立ち会い出産で「夫にして欲しかったこと」
立ち会い出産の体験談としてよく聞かれることは、「夫にもっとこうして欲しかった」「こうしてくれていたら、もっと良いお産になっていたのに」という妻たちの後悔の声です。
『立ち会い出産を希望していた夫。分娩室に入ると、ビデオカメラやデジカメで記録することばかりに夢中になって、私の苦しんでいる様子にはさらっと「頑張れー」みたいな心のこもっていない声援を送るのみだった。本当に腹が立った。記録うんぬんより私の方を気にかけてくれていたら嬉しかったのに』(20代/1歳の女の子のママ)
立ち会い出産で「夫にして欲しくなかったこと」
『陣痛が丸1日続いて心身ともにヘトヘトになりながら、痛みと戦っていたとき。夫が「タバコ吸ってくるわ」と外に出ていく姿に殺意を覚えた。しかも廊下で電話している声が聞こえてきて、「まだまだかかりそうだってー。何か病院に居るだけで疲れるんだけど」とか話していた。それを聞いてもう二度と立会い出産はいいと思った。お産するこちらよりも“疲れた素ぶり”とか“時間が長くかかりすぎる不満を言う”ということだけはやめて欲しかった』(30代/2児のママ)
出産という、人生の大切な場面においての「タラレバ」なんて全く不毛な話だと思います。
経験できる回数は限られていますし、命がけの大仕事。後悔しても次に頑張ればいいという問題ではないのですから。
これは、まず立ち会い出産をするか否かという段階において、もっと夫婦で意見を出し合って解決しておくなり、相談しておくなりする必要があったのだと思います。
夫が本当に立会いを希望しているかどうか、は重要
これもとてもよく聞かれる声なのですが、夫の側が「血を見るのが苦手」とか、「妻の苦しんでいる姿を見るのに耐えられそうもない」という明らかに立ち会うだけでご迷惑な存在になってしまうという自覚がある場合です。
こうしたことが分かっているのであれば、ぜひそこはご本人の意思も尊重して差し上げるべきだと思うのですが、いかがでしょうか。
かといってじっと家で生まれるのを待っているなんて、というのであれば、できることは他にもあります。
陣痛室では長い時間過ごすことになるので陣痛の合間の話し相手になってあげることはできますし、痛みを紛らわせるマッサージもできます。
この「話し相手」「陣痛中のマッサージ」は、今回意見を伺った方々の「立ち会い出産で夫にやって欲しいこと」の上位2つにランキングされています。
たとえお産の瞬間に居合わせなくても、心の支えになって一緒に戦ったという経験になります。
病院側もそういうご主人には「有無を言わさず立ち会え!」みたいな強要はやめて、ご本人と産婦さんの意思に基づき、配慮してもいいのではないかと思います。
「そこに居るなら、分娩室にも当然来なさいよ」的な圧力に押されて、渋々立ち会ってしまった、という声もかなりありましたから。
とにかく、妊娠が分かってから出産までの期間に夫婦でよく話し合っておくというのが大事。
お互い、出産に向けて情報を共有しどんな状態でお産が進行していくかもしっかりご主人にもお勉強してもらうことが必要です。
『出産の後、胎盤が出るのを知らなかった夫。

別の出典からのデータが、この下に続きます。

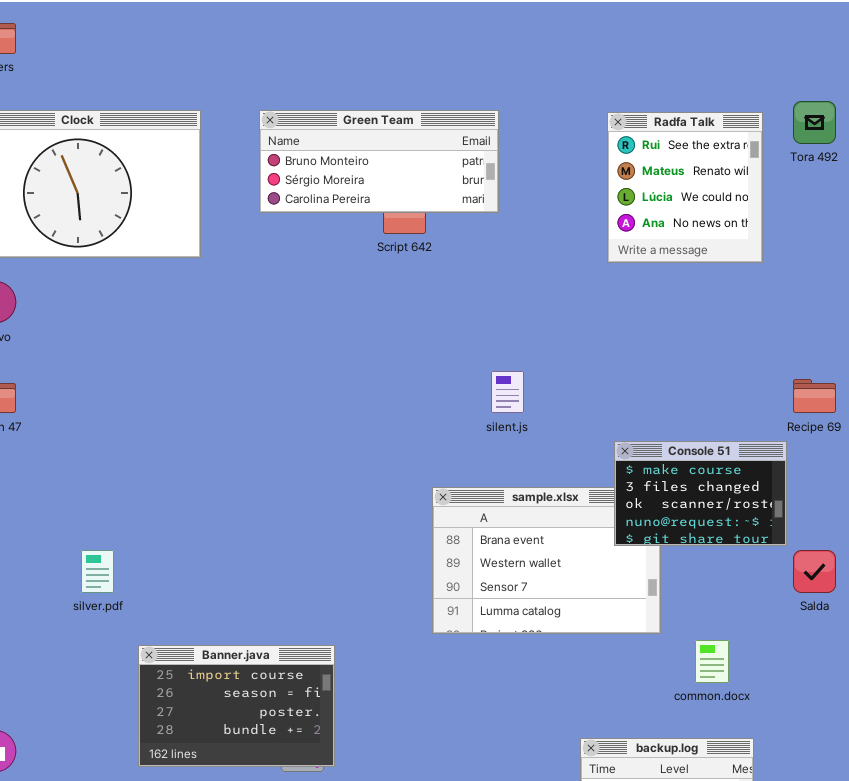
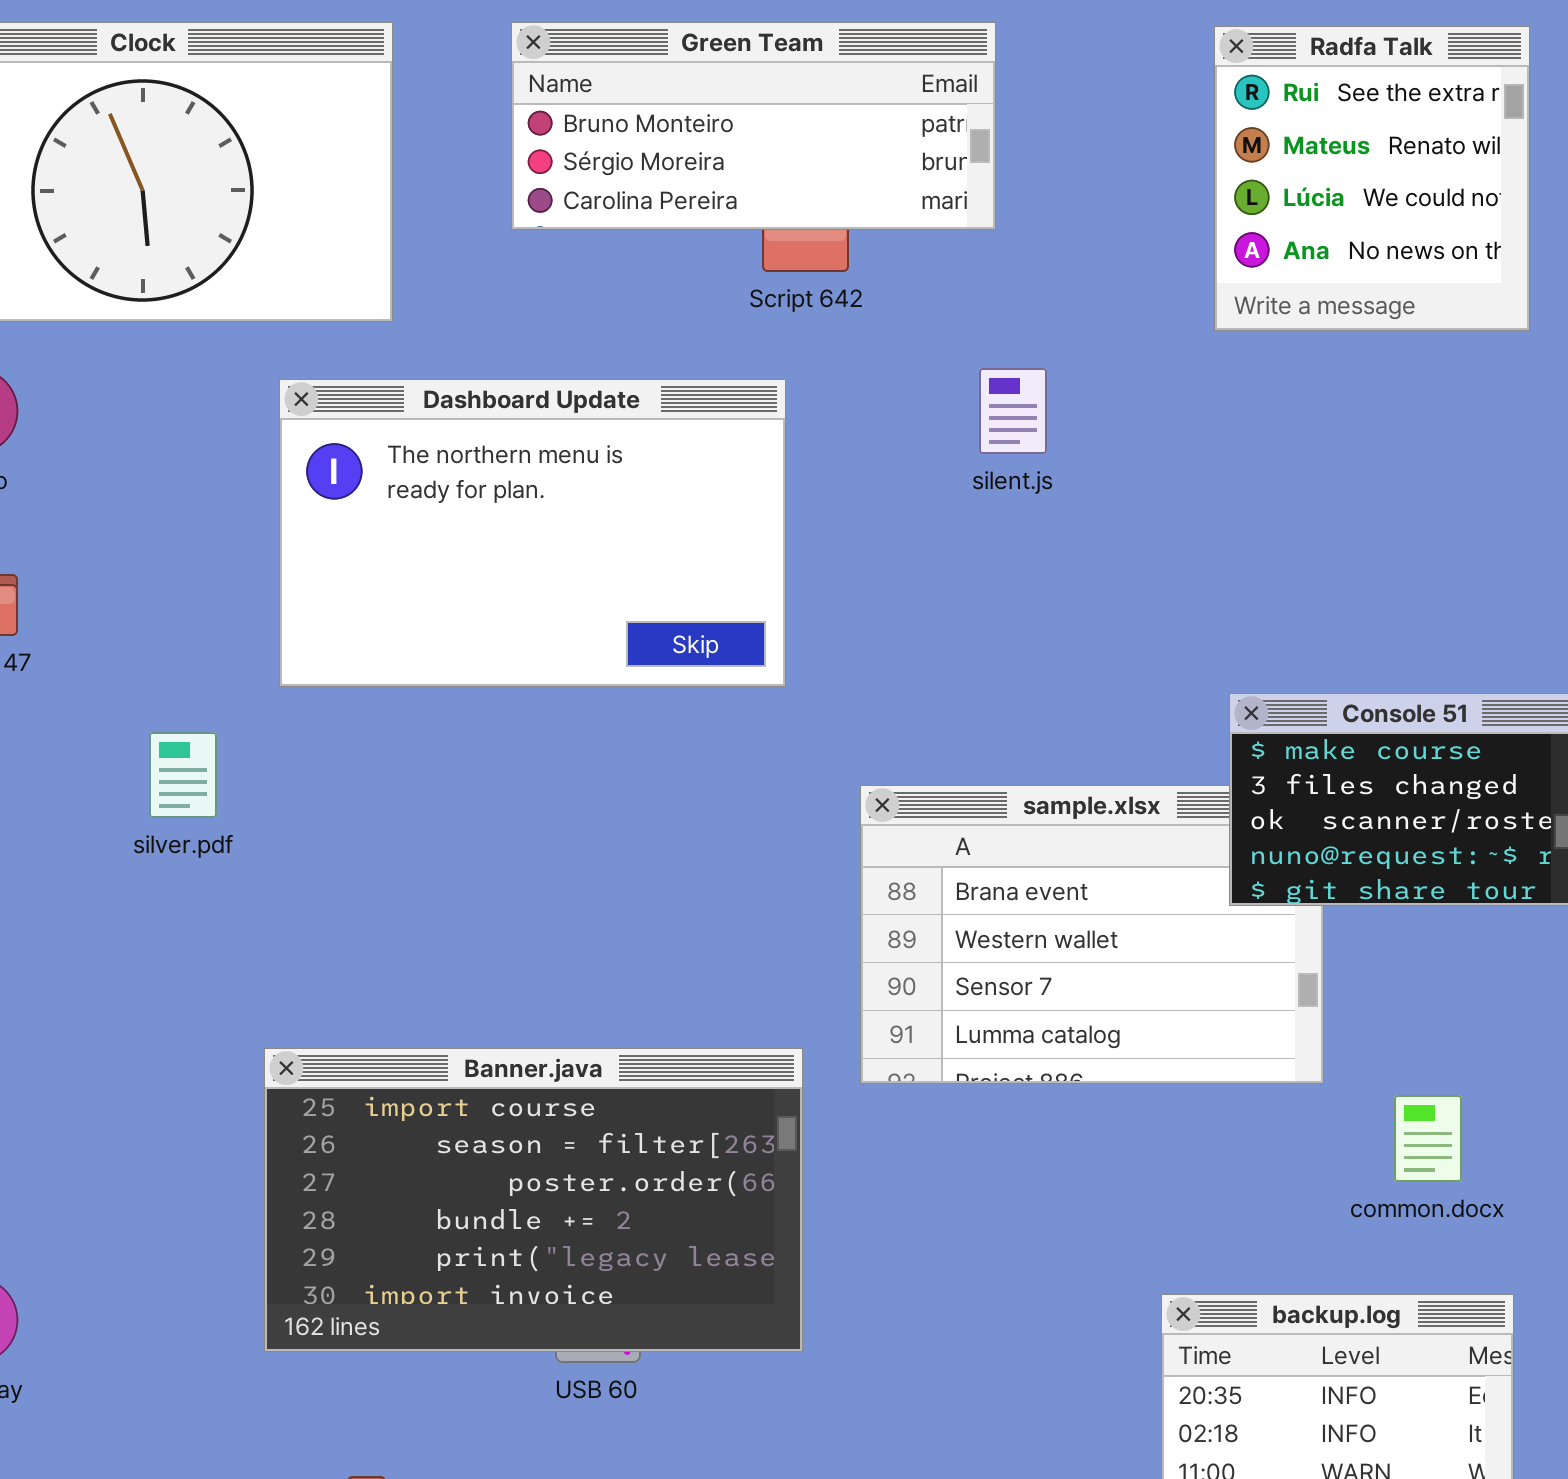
Dashboard Update: none -> [279,379,786,687], opened
silent.js: [491,371,524,413] -> [979,368,1047,454], moved
silver.pdf: [81,550,114,593] -> [149,732,217,818], moved
Banner.java: [138,645,335,767] -> [264,1048,803,1352], resized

相当気持ちが悪かったと、今でもトラウマになっているそうだ。自分を女性として見てもらえなくなるかもと、ちょっと心配になった。夫にもお産の流れとか胎盤の知識を与えていれば良かったかも』(30代/5歳の男の子のママ)
立ち会うと決めたら、「当事者意識」を夫にも持ってもらおう
妻の気持ちの代弁者として、私の体験を参考までにお話すると、「あなたと私の赤ちゃんだから、痛くても苦しくても頑張ろうとしているんだよ!」という気持ちはいつもありました。
3回の出産では、2回立ち会ってもらうことができ、その場にいてくれる夫に対してそう思いました。

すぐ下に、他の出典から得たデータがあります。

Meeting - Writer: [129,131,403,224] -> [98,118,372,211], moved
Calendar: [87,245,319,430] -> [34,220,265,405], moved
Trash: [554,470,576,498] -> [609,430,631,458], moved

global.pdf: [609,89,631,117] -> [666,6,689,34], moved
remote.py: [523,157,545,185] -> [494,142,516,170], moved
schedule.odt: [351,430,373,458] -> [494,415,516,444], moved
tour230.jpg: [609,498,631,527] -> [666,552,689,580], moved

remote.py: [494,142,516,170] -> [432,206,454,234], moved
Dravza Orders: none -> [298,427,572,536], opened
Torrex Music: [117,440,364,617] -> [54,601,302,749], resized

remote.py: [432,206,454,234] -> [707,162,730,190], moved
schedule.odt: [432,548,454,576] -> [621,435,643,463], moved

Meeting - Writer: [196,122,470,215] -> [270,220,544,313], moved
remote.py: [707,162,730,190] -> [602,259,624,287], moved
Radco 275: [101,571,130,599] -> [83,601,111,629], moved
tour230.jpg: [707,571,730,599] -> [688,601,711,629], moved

4年前の次男の出産時は、連絡しても間に合わないほどの急展開でお産になり、1人で頑張りました。そのときも、夫と自分の子どもだから無事に産みたいという気持ちでした。
今頑張っている目の前の妻は、痛みから早く解放されたいとか、逃げたいという気持ちより、「2人の赤ちゃんを産む」ことを頑張っているのだと思います。

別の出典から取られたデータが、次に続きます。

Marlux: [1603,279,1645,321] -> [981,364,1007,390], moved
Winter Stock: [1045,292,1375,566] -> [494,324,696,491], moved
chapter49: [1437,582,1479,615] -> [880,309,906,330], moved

ですから、世の立ち会い出産をされる夫の皆さんにもぜひ自分のこととして受け止めて欲しい。そしてその気持ちをもって妻をサポートして欲しいのです。
そういう「当事者意識」って実は何よりも大事ではないでしょうか?
いかがでしたか?
もっとこうしていたら、あのときこうしていれば……そんなふうに思うことは、お産の現場ではなくなってほしいものです。
「夫にこうして欲しかった」や、「して欲しくなかった」というエピソードは本当に聞けば聞くほど出てきますが、それを並べていくだけでは解決にはつながりませんよね。
このコラムが、これから出産を迎えるご夫婦の良き参考になることができますように。